If I was an astute observer, erudite, I’d opine about the events of this morning in Minneapolis, but I have no words to bring to that supper, so instead I’ll tell you about the challenge of asking 68 people whether they wanted fried onions on their burger before I gave them a scoop (or two) of the macaroni and ham casserole, and passed their plate to the woman next to me who asked them about cheese on their burger and offered a potato concoction, revved up in the kitchen by Miss Pat, after some poor soul, helping out, opened dozens of cans of potatoes and drained them in a big colander for her to work her magic, but before that we sliced a dozen loaves of donated sweet breads, resisting the urge to pop the rugged edges in our mouths, and then emptied bags of carrots on a platter, and then so carefully chopped off the greying edges of celery stalks, an effort unnoticed by the long line of patient people fresh from the streets stiff with cold, one woman’s car double parked while she ate, the passenger side crammed full of bags and clothing and the other accoutrements of home.

I debated about buying wheat bread but only for five seconds. It’s not for me to decide that somebody getting a bag lunch ought to eat healthier, so I bought five loaves of white bread, sturdy white bread, bread that could hold up to a very thick slather of peanut butter and a small but impressive mound of jelly.
My PBJ’s are not lightweights in the sandwich world. Ever since my husband walked by several months ago and noted that the spread seemed a bit sparing, I’ve doubled, tripled the peanut butter. You can’t make the peanut butter stretch, I realized. You have to buy more peanut butter.
No to the stretch mentality.
In addition to PBJ, each of my fifty bag lunches had string cheese, chips, and cookies. I won’t win the healthy bag lunch prize, but it’s a lunch I’d eat happily especially with a glass of milk.

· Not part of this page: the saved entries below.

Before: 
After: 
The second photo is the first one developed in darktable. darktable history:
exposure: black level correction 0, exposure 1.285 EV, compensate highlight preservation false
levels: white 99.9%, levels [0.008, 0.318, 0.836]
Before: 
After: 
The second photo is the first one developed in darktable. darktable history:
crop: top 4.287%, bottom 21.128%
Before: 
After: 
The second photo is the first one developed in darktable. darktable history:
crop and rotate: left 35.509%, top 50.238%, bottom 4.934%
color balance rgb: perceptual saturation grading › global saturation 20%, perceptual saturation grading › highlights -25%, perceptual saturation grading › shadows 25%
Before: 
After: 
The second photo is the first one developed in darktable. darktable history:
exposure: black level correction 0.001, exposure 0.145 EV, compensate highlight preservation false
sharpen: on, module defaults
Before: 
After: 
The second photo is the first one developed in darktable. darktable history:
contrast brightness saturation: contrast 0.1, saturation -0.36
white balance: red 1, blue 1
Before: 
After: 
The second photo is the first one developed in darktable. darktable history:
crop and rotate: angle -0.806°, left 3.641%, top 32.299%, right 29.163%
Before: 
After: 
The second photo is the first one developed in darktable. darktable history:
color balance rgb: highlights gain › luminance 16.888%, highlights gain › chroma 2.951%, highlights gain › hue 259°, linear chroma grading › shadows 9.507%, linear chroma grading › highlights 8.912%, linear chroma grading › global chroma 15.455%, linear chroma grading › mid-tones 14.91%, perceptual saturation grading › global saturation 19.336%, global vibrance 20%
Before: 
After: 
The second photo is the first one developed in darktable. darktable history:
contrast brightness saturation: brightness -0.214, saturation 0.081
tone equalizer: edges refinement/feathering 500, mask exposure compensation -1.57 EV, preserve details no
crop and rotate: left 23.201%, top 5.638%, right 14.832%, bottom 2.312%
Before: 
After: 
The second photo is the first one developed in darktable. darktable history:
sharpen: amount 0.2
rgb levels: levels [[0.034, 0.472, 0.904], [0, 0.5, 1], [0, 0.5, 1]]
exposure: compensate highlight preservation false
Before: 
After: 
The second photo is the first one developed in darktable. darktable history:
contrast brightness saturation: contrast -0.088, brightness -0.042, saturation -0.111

Plus, none of this stuff goes bad or gets wonky if it freezes which it might tonight as the weather people flutter about warning us about the ‘massive cold front’ headed this way.
Fifty lunches to Street Angels. I hope they’re going to people ensconced in warming rooms tonight but know that some or all may be given to people still outside. There are those folks who just can’t bring themselves to go inside. In my early days volunteering with Street Angels, there was a man who lived the whole winter under several feet of blankets in a tent just off a major street. He’d reach his hand out to take a hot meal (and a bag lunch) and whatever other supplies he needed. Eventually, after several years, he came out of his tent and got into housing. He lived through it, not everybody does.
I am coming out of my funk somewhat. Making the lunches helped. Tomorrow I’m going with my younger son to volunteer at a meal program. There will be a lot of physical work, chopping and stirring, wiping tables, setting up chairs, dishing up whatever it is on to a hundred plates, and then cleaning up, mopping, a lot of easy camaraderie about the weather and the food. People walking in the door with their hands in their pockets to wait in line for a hot dinner. It’s a sad situation made warm by food and regard.
That’s uplifting all by itself. That’s what the moment offers and I’m taking it.